Removing a Node

Question

The toy consists of n parts and m ropes. Each rope links two parts, but every pair of parts is linked by at most one rope. To split the toy, the child must remove all its parts. The child can remove a single part at a time, and each remove consume an energy. Let's define an energy value of part i as vi. The child spend vf1 + vf2 + ... + vfk energy for removing part i where f1, f2, ..., fk are the parts that are directly connected to the i-th and haven't been removed.

Solution Suggests that :The best way to delete all n nodes is deleting them in decreasing order of their value.

Code:

int n = in.nextInt();
int m = in.nextInt();
int[] w = new int[n]; 
for(int i=0;i<n;i++) {w[i]=in.nextInt();
}

int[] c = new int[n];
int ans =0;
for(int i=0;i<m;i++){
    int xx = in.nextInt();
    int yy = in.nextInt();
   ans+= Math.min(w[--xx],w[--yy]);
}
System.out.println(ans);

}
}

Please Explain the statement best way to delete all n nodes is deleting them in decreasing order. why we are adding only on codt of one node only? Problem LInk

Answer 1

Here is a proof of its correctness(I will use terms 'vertices', 'edges' and 'pay' instead of 'parts', 'ropes' and 'spend energy' in my proof).

1. The answer produced by this solution is not greater then the the optimal one. Let's take a look at one edge. One of the vertices will be deleted after the other. We have to pay for the one that is the deleted later. That's why for each edge we have to pay at least min(cost[v], cost[u]).

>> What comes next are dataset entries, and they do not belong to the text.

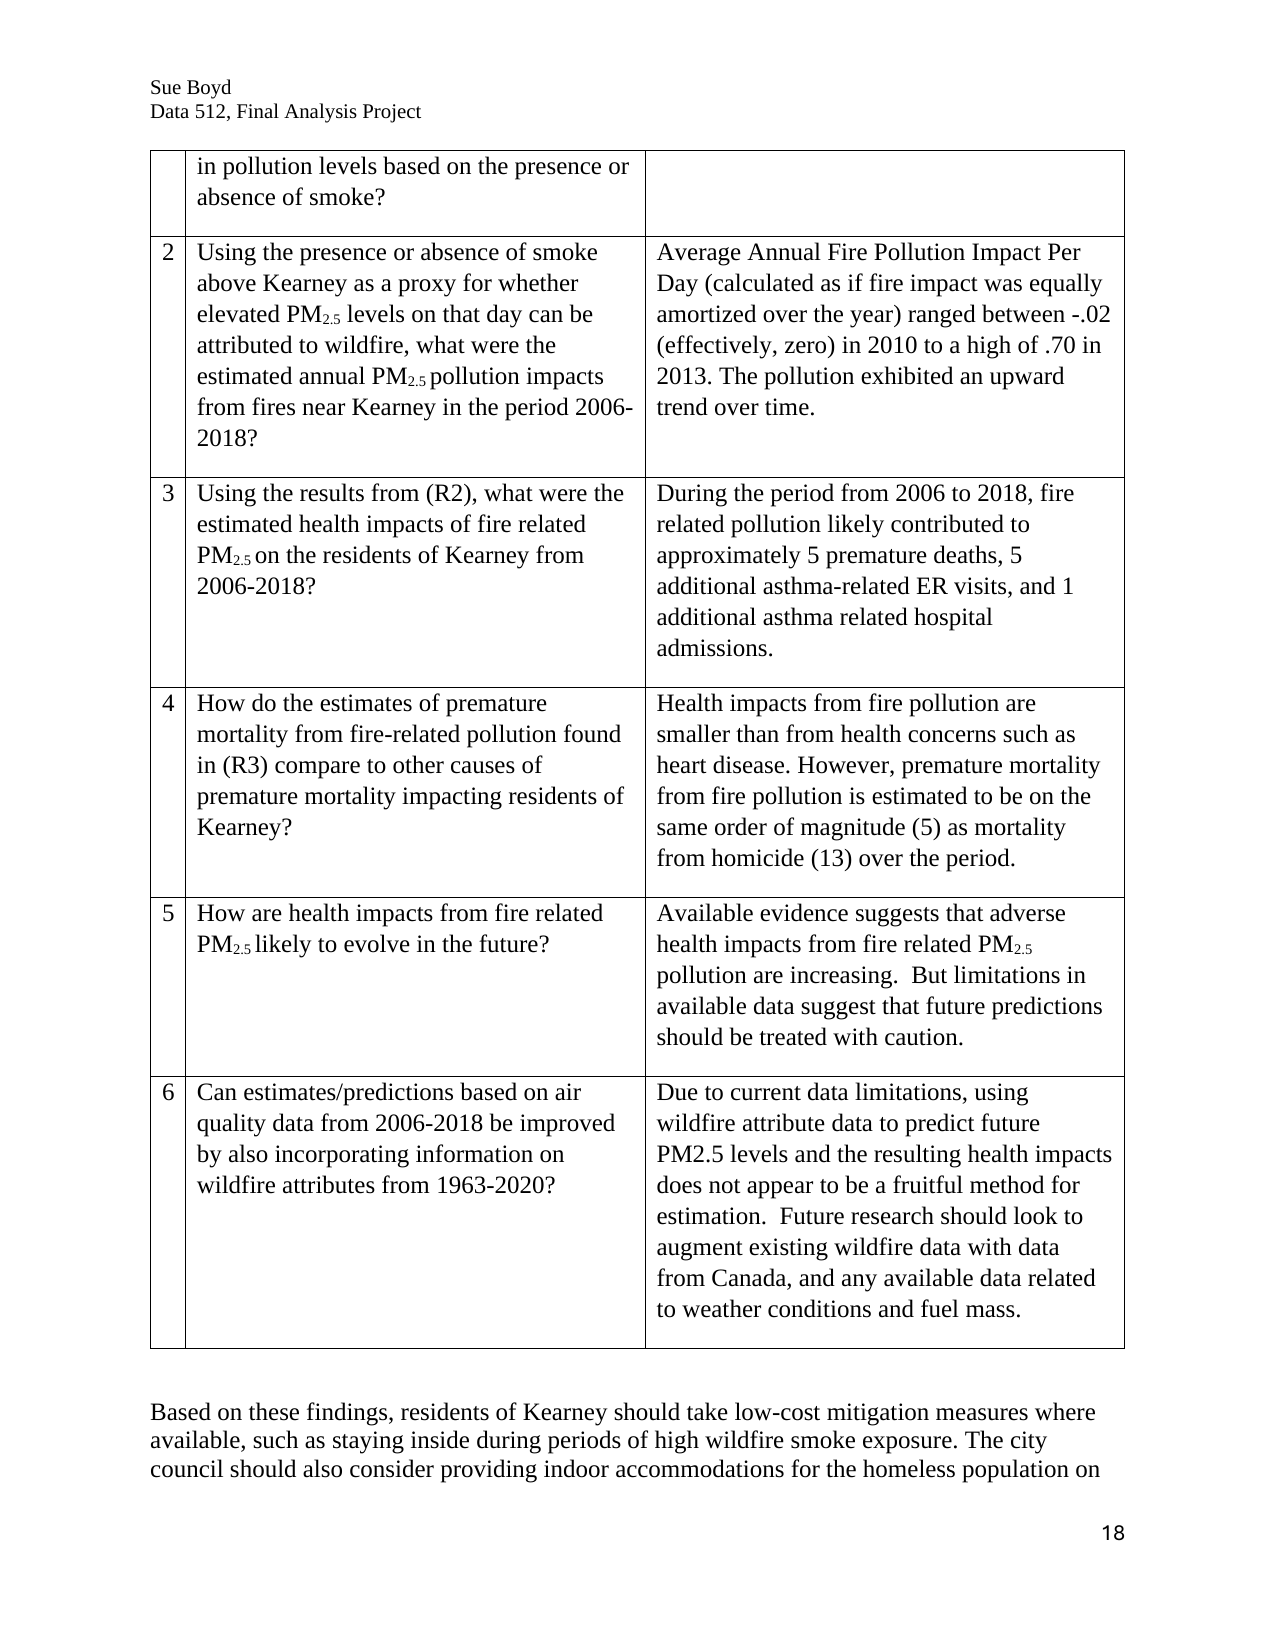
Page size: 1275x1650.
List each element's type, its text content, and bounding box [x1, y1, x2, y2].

table_cell How are health impacts from fire related PM2.5 likely to evolve in the future? [186, 898, 645, 1076]
table_cell 4 [151, 688, 185, 897]
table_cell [186, 151, 645, 236]
table_cell How do the estimates of premature mortality from fire-related pollution found in (R3) compare to other causes of premature mortality impacting residents of Kearney? [186, 688, 645, 897]
table_cell 2 [151, 237, 185, 477]
table_cell Can estimates/predictions based on air quality data from 2006-2018 be improved by also incorporating information on wildfire attributes from 1963-2020? [186, 1077, 645, 1348]
table_cell 5 [151, 898, 185, 1076]
table_cell Using the results from (R2), what were the estimated health impacts of fire related PM2.5 on the residents of Kearney from 2006-2018? [186, 478, 645, 687]
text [150, 1397, 1125, 1483]
table_cell During the period from 2006 to 2018, fire related pollution likely contributed to approximately 5 premature deaths, 5 additional asthma-related ER visits, and 1 additional asthma related hospital admissions. [646, 478, 1124, 687]
table_cell Health impacts from fire pollution are smaller than from health concerns such as heart disease. However, premature mortality from fire pollution is estimated to be on the same order of magnitude (5) as mortality from homicide (13) over the period. [646, 688, 1124, 897]
table_cell 3 [151, 478, 185, 687]
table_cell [646, 151, 1124, 236]
table_cell Available evidence suggests that adverse health impacts from fire related PM2.5 pollution are increasing. But limitations in available data suggest that future predictions should be treated with caution. [646, 898, 1124, 1076]
table_cell 1 [151, 151, 185, 236]
table_cell Using the presence or absence of smoke above Kearney as a proxy for whether elevated PM2.5 levels on that day can be attributed to wildfire, what were the estimated annual PM2.5 pollution impacts from fires near Kearney in the period 2006-2018? [186, 237, 645, 477]
table_cell 6 [151, 1077, 185, 1348]
table_cell Due to current data limitations, using wildfire attribute data to predict future PM2.5 levels and the resulting health impacts does not appear to be a fruitful method for estimation. Future research should look to augment existing wildfire data with data from Canada, and any available data related to weather conditions and fuel mass. [646, 1077, 1124, 1348]
table_cell Average Annual Fire Pollution Impact Per Day (calculated as if fire impact was equally amortized over the year) ranged between -.02 (effectively, zero) in 2010 to a high of .70 in 2013. The pollution exhibited an upward trend over time. [646, 237, 1124, 477]
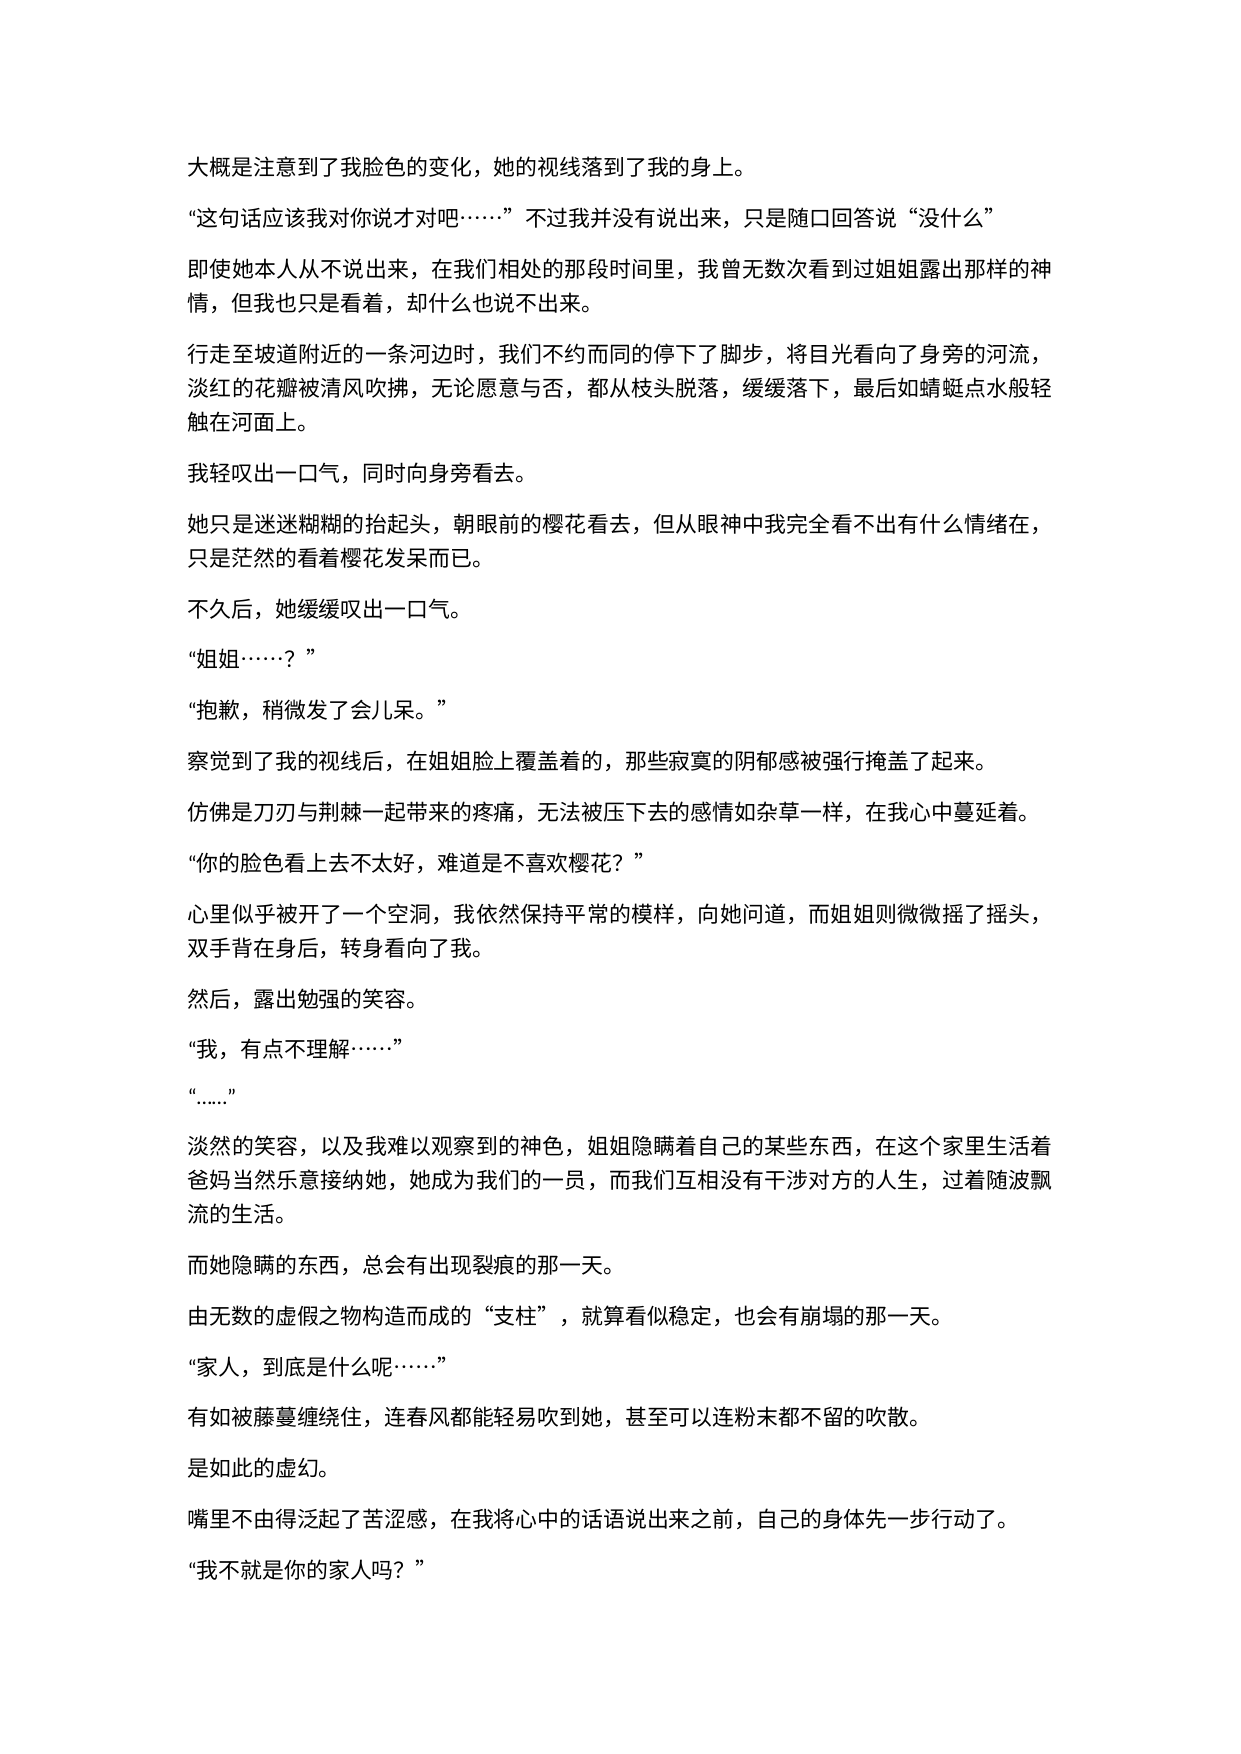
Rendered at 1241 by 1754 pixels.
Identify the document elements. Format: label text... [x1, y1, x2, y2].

2. The optimal answer is not greater than the one produced by this algorithm. Let's remove vertices in a decreasing order of their cost. For each edge, the cheaper vertex will be the last to be removed. That's why we will pay exactly min(cost[v], cost[u]) for it.

So we have proved that the optimal answer cannot be greater and cannot be less than the answer produced by this algorithm. Thus, it is optimal(a >= b and a <= b implies a = b).